Stored items

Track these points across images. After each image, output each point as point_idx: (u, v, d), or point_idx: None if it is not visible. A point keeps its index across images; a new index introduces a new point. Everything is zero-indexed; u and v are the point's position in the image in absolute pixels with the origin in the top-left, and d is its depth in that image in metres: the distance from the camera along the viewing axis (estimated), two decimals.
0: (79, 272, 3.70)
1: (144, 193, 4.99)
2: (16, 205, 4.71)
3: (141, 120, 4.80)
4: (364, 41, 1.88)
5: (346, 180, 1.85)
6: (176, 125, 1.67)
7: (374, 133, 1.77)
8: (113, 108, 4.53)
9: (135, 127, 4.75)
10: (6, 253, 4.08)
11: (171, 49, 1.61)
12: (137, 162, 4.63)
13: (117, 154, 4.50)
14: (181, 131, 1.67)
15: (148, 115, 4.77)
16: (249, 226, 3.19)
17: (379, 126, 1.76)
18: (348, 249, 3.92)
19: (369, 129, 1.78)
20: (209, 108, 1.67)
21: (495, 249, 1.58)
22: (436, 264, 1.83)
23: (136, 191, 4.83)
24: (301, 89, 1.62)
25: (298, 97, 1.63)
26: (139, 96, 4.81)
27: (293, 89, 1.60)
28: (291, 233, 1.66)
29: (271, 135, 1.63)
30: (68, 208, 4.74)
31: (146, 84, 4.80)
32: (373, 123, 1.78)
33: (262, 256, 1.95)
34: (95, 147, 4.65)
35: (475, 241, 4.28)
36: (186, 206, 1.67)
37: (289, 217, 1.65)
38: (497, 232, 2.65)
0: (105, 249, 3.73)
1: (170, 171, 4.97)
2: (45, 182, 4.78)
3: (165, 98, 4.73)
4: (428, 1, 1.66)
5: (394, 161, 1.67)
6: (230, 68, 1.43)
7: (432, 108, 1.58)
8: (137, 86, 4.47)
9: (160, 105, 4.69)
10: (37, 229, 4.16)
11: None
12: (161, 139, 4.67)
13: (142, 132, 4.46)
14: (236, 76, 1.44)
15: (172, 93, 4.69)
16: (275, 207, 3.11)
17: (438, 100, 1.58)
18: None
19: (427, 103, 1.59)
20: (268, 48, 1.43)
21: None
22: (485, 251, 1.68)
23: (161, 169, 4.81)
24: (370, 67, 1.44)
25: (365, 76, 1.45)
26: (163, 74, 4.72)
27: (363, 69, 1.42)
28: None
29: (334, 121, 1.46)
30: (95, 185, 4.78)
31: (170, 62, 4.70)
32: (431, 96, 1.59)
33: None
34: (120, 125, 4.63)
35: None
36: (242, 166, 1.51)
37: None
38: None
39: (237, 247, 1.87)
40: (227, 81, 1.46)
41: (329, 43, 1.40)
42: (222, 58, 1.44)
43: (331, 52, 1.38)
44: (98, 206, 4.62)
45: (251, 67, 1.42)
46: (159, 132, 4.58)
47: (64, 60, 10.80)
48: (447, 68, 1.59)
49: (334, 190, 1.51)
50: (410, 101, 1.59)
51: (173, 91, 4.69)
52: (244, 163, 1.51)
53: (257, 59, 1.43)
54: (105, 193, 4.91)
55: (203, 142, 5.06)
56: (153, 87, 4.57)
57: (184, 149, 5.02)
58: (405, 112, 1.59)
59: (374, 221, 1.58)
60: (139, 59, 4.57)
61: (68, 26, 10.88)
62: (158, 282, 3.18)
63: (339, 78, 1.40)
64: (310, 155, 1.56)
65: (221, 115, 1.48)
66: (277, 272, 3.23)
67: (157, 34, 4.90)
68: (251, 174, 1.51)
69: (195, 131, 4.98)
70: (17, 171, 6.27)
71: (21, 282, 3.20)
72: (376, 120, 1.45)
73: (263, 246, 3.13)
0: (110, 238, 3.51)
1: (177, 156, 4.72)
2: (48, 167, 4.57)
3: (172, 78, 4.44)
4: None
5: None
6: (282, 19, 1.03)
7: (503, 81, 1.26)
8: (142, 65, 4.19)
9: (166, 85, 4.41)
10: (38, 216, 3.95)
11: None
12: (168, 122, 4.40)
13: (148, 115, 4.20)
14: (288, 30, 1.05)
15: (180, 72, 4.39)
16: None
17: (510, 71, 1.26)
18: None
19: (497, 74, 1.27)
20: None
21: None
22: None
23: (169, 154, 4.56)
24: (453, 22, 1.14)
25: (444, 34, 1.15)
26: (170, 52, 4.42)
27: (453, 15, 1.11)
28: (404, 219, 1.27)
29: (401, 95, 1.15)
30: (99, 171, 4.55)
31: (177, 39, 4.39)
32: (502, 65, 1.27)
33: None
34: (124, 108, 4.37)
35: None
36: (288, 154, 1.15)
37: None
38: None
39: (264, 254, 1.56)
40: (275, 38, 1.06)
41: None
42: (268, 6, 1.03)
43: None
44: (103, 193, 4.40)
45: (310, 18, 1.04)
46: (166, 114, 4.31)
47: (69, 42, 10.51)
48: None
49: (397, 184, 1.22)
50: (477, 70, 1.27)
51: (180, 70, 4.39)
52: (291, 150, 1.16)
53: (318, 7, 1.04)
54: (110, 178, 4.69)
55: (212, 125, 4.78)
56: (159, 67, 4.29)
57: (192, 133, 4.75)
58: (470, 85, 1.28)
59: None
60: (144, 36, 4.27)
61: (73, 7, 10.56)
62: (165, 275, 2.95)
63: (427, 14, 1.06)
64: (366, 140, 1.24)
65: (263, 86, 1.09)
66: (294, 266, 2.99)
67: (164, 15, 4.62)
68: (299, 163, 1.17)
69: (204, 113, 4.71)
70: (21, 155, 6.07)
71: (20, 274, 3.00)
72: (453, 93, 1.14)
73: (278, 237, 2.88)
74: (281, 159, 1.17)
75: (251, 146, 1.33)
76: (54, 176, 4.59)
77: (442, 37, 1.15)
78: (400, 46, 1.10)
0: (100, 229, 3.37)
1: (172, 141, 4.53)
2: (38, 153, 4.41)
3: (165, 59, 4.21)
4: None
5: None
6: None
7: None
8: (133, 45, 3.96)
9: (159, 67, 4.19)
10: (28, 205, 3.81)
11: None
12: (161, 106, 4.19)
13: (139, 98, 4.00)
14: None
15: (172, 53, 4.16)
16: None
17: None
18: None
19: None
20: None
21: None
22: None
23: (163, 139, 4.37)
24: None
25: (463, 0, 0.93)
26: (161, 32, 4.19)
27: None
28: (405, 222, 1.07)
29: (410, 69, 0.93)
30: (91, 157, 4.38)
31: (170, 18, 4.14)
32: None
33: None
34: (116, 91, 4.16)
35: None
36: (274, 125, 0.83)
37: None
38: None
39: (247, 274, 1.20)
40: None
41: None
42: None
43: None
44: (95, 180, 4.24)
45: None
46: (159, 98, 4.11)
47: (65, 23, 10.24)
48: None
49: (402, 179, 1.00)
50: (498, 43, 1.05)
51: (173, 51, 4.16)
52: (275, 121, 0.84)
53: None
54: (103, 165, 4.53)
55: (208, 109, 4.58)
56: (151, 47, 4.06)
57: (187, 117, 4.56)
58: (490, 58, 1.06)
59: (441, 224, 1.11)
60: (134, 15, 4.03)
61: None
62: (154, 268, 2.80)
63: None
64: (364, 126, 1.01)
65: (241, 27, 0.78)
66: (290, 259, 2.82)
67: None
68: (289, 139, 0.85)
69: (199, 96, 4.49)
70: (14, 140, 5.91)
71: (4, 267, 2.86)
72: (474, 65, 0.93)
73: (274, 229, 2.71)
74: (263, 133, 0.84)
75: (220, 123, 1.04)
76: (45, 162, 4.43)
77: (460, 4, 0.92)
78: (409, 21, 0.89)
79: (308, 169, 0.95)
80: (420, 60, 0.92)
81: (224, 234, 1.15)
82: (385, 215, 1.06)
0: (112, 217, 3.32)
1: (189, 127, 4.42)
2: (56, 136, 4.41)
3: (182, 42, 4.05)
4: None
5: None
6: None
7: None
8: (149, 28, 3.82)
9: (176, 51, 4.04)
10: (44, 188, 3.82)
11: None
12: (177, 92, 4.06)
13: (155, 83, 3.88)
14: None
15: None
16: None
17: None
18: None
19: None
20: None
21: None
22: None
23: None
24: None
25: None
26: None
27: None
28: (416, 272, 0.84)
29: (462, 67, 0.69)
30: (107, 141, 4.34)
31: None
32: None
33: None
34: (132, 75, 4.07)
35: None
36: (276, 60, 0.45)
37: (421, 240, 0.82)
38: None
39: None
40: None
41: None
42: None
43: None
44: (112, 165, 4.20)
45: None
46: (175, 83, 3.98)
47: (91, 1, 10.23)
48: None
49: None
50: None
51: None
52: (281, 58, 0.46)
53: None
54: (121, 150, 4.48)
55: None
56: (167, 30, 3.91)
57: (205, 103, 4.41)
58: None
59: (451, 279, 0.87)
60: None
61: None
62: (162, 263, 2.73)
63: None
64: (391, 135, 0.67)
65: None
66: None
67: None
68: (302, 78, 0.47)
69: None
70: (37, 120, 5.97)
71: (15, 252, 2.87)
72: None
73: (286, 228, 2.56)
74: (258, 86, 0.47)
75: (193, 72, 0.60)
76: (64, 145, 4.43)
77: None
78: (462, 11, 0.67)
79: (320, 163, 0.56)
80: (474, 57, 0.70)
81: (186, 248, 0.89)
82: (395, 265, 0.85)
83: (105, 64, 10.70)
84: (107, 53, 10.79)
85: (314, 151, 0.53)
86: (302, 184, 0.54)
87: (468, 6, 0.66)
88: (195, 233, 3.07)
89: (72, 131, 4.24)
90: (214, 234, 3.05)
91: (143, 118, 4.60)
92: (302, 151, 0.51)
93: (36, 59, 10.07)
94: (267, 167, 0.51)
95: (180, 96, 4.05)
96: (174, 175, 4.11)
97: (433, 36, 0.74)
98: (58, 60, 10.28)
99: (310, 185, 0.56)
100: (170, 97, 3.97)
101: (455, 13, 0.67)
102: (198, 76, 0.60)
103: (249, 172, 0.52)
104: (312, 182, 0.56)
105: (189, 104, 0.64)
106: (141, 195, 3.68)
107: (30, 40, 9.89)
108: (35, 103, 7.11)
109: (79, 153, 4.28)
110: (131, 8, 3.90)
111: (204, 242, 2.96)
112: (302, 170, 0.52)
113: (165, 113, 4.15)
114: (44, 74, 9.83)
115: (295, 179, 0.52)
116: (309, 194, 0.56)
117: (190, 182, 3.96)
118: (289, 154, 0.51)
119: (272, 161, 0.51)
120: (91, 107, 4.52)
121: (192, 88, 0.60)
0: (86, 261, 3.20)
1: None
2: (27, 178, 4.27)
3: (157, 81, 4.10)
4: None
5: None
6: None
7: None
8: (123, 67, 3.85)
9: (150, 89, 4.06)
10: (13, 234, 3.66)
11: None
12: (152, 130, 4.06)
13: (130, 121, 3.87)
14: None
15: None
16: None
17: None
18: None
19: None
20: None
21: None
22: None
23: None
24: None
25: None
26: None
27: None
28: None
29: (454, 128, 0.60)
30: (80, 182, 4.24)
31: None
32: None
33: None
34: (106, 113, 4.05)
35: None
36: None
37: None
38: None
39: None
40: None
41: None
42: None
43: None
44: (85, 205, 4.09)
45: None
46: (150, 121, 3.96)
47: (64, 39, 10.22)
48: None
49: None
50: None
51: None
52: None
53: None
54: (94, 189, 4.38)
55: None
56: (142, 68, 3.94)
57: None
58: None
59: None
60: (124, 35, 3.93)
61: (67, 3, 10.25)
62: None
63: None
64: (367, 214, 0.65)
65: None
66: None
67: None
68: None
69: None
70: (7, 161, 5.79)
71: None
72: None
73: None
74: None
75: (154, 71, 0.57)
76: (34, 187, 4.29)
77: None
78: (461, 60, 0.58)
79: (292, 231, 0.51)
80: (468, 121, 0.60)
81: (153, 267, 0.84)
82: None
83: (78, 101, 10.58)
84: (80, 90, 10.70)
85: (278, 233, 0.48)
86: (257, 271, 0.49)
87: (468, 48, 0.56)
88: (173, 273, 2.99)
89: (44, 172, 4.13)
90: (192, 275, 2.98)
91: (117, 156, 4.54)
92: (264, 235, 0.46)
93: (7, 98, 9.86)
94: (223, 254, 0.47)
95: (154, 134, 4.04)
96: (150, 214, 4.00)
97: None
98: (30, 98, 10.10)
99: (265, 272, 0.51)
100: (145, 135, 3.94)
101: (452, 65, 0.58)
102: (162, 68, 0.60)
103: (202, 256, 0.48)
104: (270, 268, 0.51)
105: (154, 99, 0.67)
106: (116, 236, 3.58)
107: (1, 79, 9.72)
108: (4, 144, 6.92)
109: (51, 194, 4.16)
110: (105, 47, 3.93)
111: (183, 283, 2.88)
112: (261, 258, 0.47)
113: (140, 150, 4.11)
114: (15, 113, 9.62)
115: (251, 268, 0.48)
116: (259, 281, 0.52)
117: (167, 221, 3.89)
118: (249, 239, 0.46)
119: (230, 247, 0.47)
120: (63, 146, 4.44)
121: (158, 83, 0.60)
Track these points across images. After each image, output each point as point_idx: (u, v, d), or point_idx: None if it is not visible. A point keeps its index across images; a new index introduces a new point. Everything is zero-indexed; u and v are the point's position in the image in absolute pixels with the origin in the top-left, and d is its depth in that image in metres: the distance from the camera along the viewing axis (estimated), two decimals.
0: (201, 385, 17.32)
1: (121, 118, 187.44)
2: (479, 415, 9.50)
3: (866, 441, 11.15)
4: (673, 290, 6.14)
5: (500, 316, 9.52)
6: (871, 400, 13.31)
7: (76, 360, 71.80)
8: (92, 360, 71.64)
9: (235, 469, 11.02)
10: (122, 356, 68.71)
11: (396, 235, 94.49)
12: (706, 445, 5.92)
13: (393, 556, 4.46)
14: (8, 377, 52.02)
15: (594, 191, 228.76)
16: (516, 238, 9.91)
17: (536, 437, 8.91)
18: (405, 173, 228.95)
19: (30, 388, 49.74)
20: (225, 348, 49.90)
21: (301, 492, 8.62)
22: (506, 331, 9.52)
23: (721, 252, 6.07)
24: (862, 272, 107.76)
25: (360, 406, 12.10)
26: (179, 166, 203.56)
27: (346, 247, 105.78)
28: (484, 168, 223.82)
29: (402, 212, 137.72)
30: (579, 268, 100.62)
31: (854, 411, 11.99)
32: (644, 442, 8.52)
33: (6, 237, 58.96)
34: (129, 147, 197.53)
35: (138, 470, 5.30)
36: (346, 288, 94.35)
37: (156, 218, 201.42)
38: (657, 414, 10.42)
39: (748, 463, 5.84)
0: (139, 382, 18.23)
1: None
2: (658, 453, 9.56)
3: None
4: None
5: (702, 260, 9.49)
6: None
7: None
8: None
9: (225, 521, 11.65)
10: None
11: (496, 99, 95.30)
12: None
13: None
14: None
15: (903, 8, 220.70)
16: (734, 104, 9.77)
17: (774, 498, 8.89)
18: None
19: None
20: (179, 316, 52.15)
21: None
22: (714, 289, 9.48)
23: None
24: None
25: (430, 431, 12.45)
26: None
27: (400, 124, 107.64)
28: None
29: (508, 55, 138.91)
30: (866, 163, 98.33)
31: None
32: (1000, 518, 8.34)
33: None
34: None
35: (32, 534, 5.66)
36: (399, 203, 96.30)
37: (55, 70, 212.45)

**Problem requirements:** The entries above hold a line with "51: (173, 91, 4.69)" and a later line with "63: (339, 78, 1.40)". Write out exactly those lines and all lines between, nothing more.

**Answer:**
51: (173, 91, 4.69)
52: (244, 163, 1.51)
53: (257, 59, 1.43)
54: (105, 193, 4.91)
55: (203, 142, 5.06)
56: (153, 87, 4.57)
57: (184, 149, 5.02)
58: (405, 112, 1.59)
59: (374, 221, 1.58)
60: (139, 59, 4.57)
61: (68, 26, 10.88)
62: (158, 282, 3.18)
63: (339, 78, 1.40)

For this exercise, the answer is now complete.